Jakarta – Faisal Basri, ekonom senior di Universitas Indonesia, telah mengidentifikasi beberapa masalah pangan di negara ini dan memperkirakan bahwa pemerintah masih enggan mengembangkan cost generation untuk menjaga stabilitas pangan.
“Persoalannya pemerintah tidak melaksanakan perannya sendiri, tidak mau keluar ongkos untuk stabilisasi harga. Tidak ada satu pun item subsidi stabilisasi harga pangan di APBN,” ujar Faisal dalam webinar PATAKA, Kamis, 26 Agustus 2021.
Pengaturan untuk menjaga keseimbangan harga agar tidak terjadi lonjakan inflasi dilakukan melalui sejumlah cara seperti penetapan harga eceran tertinggi atau HET sampai pembentukan Satgas Pangan. Faisal melihat pada praktiknya, kebijakan yang disusun pemerintah justru membelenggu petani atau masyarakat kelas bawah.

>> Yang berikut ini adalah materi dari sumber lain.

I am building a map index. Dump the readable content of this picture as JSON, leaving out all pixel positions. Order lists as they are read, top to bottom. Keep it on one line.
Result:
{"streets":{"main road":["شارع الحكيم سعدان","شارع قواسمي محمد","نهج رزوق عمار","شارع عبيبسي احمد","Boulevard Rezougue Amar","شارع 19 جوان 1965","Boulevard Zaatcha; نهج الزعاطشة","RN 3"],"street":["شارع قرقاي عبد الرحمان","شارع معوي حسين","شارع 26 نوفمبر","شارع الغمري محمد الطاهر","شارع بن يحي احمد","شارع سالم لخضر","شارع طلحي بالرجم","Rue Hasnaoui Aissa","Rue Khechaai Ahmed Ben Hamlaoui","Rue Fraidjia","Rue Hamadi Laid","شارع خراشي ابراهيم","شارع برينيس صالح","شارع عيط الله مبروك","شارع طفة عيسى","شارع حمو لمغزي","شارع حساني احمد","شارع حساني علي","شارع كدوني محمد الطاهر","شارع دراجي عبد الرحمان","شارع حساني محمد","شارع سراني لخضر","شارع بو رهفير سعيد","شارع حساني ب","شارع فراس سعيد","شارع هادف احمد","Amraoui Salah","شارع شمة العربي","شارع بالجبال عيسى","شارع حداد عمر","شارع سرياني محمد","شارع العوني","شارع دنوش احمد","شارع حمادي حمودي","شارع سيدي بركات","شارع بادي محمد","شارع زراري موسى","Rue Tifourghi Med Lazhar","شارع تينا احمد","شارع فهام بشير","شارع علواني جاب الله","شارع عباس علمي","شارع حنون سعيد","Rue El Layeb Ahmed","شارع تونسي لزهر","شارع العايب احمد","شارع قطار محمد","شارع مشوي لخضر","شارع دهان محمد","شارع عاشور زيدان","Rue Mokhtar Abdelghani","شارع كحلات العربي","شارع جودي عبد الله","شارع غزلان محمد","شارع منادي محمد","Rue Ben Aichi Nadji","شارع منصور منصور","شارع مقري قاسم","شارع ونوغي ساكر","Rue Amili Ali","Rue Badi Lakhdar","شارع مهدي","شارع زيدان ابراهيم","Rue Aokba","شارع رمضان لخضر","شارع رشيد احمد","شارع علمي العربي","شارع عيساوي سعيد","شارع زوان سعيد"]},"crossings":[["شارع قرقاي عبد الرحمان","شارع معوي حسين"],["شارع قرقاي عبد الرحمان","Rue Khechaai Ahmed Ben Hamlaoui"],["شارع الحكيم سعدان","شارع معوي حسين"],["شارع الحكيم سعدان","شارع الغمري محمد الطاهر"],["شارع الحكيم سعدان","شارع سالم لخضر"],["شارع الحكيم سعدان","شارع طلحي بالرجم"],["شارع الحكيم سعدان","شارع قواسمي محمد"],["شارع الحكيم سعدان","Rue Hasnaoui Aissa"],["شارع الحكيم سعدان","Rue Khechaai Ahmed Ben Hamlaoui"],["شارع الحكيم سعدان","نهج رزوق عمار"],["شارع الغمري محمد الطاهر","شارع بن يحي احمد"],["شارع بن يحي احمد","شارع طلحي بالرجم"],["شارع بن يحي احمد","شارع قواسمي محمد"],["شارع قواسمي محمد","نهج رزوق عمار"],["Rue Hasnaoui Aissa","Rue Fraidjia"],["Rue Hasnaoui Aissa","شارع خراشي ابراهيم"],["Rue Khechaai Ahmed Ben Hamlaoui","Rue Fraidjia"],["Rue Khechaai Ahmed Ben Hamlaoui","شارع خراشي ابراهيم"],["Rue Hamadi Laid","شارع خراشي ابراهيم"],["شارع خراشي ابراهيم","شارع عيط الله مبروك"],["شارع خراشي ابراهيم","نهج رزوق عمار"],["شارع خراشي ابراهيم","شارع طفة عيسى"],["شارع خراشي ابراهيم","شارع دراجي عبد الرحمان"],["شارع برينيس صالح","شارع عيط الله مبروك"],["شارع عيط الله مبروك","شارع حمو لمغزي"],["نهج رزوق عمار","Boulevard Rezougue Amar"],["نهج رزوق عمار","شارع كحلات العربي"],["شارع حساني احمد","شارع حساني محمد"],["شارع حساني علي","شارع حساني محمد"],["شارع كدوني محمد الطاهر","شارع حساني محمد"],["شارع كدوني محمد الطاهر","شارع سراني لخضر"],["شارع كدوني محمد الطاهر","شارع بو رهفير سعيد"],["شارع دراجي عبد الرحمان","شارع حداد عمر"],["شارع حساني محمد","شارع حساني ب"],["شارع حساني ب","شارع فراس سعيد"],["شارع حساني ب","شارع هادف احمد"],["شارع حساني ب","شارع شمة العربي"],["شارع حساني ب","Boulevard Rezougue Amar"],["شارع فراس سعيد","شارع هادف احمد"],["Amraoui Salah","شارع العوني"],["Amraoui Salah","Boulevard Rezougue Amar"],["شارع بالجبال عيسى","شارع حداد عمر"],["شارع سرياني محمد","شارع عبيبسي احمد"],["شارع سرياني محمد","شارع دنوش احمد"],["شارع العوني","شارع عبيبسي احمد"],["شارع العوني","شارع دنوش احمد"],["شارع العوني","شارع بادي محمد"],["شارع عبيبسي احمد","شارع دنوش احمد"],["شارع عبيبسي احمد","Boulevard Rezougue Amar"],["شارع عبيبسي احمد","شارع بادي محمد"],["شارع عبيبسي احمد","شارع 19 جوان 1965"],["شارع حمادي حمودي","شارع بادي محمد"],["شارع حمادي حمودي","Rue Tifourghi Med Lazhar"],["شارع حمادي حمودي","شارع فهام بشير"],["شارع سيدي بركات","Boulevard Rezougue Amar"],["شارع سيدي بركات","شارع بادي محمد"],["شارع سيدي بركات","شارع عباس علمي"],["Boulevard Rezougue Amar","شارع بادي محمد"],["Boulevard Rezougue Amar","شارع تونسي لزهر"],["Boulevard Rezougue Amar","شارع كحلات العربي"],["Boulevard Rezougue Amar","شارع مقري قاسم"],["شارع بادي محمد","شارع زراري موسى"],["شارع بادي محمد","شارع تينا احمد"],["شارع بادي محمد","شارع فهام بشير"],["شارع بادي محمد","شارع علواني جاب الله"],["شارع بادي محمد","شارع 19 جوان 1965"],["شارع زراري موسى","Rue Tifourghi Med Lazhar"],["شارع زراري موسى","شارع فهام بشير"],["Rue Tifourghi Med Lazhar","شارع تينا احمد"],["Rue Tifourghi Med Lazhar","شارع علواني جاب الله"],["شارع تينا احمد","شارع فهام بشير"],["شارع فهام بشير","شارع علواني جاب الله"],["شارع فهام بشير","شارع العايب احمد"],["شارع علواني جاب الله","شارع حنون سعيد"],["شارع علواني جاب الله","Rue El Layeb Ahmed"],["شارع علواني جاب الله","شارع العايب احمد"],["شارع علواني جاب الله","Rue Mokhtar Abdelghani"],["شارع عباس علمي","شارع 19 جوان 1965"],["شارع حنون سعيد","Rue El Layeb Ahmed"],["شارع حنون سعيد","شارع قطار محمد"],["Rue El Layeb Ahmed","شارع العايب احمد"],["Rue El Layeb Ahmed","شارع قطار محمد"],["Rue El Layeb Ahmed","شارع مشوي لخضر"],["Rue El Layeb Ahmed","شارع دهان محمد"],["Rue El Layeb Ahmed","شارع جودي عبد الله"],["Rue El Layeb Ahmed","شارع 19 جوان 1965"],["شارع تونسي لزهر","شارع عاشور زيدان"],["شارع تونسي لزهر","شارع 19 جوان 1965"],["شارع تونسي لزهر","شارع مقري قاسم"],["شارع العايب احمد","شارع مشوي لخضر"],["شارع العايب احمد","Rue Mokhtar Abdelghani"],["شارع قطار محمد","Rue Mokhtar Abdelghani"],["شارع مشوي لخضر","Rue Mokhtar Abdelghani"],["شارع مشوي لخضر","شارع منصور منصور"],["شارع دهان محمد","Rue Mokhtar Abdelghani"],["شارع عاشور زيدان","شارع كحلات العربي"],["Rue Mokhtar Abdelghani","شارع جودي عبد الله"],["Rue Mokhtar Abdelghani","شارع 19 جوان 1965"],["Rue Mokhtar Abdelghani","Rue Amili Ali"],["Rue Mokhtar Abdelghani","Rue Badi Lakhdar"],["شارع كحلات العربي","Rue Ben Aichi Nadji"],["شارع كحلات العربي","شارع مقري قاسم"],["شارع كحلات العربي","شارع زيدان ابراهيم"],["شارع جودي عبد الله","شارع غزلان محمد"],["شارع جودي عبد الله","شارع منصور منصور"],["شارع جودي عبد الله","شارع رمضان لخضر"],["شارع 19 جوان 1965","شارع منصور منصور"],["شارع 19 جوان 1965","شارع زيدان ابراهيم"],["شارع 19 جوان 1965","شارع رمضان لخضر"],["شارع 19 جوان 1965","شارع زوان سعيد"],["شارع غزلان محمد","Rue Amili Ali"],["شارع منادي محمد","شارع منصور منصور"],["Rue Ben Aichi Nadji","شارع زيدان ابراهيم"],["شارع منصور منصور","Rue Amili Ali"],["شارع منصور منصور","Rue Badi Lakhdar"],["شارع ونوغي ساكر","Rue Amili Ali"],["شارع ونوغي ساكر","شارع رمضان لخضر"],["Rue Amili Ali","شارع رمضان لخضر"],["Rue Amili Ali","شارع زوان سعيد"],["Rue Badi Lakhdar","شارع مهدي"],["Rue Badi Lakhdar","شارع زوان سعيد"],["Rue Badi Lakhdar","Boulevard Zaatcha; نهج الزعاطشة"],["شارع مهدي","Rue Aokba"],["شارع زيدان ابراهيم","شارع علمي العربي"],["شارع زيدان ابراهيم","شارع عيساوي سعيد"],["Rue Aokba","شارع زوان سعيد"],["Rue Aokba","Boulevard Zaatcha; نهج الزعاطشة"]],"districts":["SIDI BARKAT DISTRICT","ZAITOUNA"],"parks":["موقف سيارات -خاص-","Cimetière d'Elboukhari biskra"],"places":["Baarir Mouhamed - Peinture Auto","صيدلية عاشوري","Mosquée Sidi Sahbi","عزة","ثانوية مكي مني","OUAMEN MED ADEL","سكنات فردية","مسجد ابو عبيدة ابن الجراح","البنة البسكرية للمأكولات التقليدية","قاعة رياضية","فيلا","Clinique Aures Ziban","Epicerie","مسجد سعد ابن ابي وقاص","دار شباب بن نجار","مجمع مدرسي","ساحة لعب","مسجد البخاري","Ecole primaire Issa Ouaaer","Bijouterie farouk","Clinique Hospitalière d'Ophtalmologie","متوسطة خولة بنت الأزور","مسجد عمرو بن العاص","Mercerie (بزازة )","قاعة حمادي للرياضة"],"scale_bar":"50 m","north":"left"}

Kebijakan ini, kata Faisal, juga kerap mengkriminalisasi petani dan menjadi contoh razia dan penangkapan warga di tingkat rumat tangga karena menjual beras dalam karung kilogram karena dianggap ilegal. Mereka melanggar aturan.

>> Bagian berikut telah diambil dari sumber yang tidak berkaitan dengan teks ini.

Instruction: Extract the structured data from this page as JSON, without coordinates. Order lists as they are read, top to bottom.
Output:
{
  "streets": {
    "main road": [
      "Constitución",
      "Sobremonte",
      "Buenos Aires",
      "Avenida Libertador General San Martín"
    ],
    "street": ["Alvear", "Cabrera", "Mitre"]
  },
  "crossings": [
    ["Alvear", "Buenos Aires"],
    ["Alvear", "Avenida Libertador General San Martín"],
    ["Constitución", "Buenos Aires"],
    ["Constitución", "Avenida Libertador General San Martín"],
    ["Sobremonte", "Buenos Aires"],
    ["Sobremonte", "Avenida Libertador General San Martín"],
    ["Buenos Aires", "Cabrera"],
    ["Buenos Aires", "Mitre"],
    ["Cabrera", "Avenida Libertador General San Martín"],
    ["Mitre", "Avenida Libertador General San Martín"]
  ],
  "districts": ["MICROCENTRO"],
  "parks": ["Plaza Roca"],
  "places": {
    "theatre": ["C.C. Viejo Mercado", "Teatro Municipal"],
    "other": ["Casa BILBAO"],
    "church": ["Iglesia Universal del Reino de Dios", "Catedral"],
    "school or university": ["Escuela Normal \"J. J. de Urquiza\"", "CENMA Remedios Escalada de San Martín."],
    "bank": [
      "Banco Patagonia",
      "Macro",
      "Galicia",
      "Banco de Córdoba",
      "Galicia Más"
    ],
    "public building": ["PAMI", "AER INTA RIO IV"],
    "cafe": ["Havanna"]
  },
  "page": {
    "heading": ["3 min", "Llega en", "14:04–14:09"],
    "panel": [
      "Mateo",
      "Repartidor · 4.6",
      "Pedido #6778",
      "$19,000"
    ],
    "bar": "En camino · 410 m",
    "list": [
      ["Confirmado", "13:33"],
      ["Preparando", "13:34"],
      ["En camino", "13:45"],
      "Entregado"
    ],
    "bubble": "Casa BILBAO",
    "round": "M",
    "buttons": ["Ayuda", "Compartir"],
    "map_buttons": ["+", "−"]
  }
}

Menurut Fiasal, alih-alih melarang, pemerintah semestinya mengatur. Pemerintah, kata dia, harus menggunakan kaidah-kaidah yang lebih rasional untuk menjaga keseimbangan.
“Pemerintah ingin harga tidak naik, inflasi tidak melonjak. Tapi bukannya menggunakan kaidah-kaidah yang rasional, karena kalau kaidah rasional ditinggalkan pasar yang akan bereaksi negatif, pemerintah justru menggunakan instrumen kriminalisasi,” kata Faisal dikutip dari Tempo.co.
Faisal selanjutnya menyoroti peran pemerintah untuk menjaga keberlangsungan usaha Perusahaan Umum Bulog. Selama ini dalam menyerap gabah, Bulog kerap melakukan pengadaan menggunakan pinjaman yang dibebani bunga komersial.
Bulog berada dalam posisi yang sulit karena sebagai organisasi yang mendukung pasokan pangan nasional, perusahaan juga harus menggunakan kemampuanya untuk berbisnis dan tidak merugi.
“Selama ini Bulog hanya di hulu, namun sekarang ingin ke hilir untuk mengimbangi agar tidak rugi. Karena kan kalau rugi dipentung juga sama pemerintah. Jadi apakah Bulog itu lembaga stabilitator? Kalau iya, apa ada ongkos stabilisasi?” kata Faisal.
Di sisi lain, pemerintah pun dianggap tidak konsisten dalam mengatur komoditas. Untuk beras, pemerintah membagi komoditas ini berdasarkan kualitasnya, seperti beras medium dan premium. Sementara untuk gula, pemerintah memberlakukan secara seragam atau tidak terdapat perbedaan level.
Faisal Basri berharap pemerintah memiliki organisasi super yang bisa menyelesaikan masalah pangan secara tuntas. Administrasi Makanan Nasional yang baru dibuat tidak dianggap anjing karena fungsinya yang terbatas.